What you have to do
For each line of the listing below that contains the string "space", copy the line.

Segment Start: Dataset extract

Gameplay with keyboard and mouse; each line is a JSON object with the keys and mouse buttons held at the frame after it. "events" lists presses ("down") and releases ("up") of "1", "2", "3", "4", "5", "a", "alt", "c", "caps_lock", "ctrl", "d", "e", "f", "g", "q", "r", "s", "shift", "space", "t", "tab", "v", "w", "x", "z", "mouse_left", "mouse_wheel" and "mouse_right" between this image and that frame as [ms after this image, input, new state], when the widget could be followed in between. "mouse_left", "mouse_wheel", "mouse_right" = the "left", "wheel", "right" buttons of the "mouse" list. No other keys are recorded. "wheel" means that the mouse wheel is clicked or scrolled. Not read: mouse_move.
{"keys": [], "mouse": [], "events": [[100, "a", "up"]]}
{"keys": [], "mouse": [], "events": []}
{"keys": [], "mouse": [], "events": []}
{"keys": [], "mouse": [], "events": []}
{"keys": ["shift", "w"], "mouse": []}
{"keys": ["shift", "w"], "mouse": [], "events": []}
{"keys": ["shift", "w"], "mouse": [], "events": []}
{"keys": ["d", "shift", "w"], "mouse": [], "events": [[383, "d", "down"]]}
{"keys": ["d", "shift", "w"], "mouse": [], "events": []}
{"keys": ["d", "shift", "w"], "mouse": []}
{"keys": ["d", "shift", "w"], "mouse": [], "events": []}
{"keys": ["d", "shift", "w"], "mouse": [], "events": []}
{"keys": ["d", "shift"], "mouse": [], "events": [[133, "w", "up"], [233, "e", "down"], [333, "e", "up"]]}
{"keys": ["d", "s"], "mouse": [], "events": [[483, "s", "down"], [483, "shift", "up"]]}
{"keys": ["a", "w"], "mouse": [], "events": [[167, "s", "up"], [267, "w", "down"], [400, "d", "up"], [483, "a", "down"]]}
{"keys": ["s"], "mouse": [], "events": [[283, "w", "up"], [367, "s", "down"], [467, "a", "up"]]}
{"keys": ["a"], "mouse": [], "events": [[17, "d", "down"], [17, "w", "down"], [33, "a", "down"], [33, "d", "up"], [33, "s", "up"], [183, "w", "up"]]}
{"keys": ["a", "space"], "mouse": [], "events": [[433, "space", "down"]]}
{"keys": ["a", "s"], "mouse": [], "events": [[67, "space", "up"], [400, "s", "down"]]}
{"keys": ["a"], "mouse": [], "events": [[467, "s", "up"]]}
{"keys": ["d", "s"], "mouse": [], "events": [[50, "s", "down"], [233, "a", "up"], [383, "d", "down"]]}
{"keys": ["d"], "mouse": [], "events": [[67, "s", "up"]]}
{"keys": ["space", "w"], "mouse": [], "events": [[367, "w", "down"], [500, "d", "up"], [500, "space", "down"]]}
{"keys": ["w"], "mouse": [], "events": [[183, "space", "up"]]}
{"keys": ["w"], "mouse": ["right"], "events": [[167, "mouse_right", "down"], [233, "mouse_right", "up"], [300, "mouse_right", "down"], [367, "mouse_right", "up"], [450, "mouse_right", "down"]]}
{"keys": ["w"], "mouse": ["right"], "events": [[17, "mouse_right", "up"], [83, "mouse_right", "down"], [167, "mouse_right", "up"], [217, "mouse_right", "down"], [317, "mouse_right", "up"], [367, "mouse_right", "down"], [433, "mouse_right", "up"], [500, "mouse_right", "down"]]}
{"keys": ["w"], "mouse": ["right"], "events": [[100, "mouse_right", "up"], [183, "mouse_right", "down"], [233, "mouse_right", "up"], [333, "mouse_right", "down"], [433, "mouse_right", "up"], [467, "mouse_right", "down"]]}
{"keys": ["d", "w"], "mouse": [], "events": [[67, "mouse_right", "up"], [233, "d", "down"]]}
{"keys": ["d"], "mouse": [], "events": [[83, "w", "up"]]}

Segment End: Dataset extract

Answer to this problem
Gameplay with keyboard and mouse; each line is a JSON object with the keys and mouse buttons held at the frame after it. "events" lists presses ("down") and releases ("up") of "1", "2", "3", "4", "5", "a", "alt", "c", "caps_lock", "ctrl", "d", "e", "f", "g", "q", "r", "s", "shift", "space", "t", "tab", "v", "w", "x", "z", "mouse_left", "mouse_wheel" and "mouse_right" between this image and that frame as [ms after this image, input, new state], when the widget could be followed in between. "mouse_left", "mouse_wheel", "mouse_right" = the "left", "wheel", "right" buttons of the "mouse" list. No other keys are recorded. "wheel" means that the mouse wheel is clicked or scrolled. Not read: mouse_move.
{"keys": ["a", "space"], "mouse": [], "events": [[433, "space", "down"]]}
{"keys": ["a", "s"], "mouse": [], "events": [[67, "space", "up"], [400, "s", "down"]]}
{"keys": ["space", "w"], "mouse": [], "events": [[367, "w", "down"], [500, "d", "up"], [500, "space", "down"]]}
{"keys": ["w"], "mouse": [], "events": [[183, "space", "up"]]}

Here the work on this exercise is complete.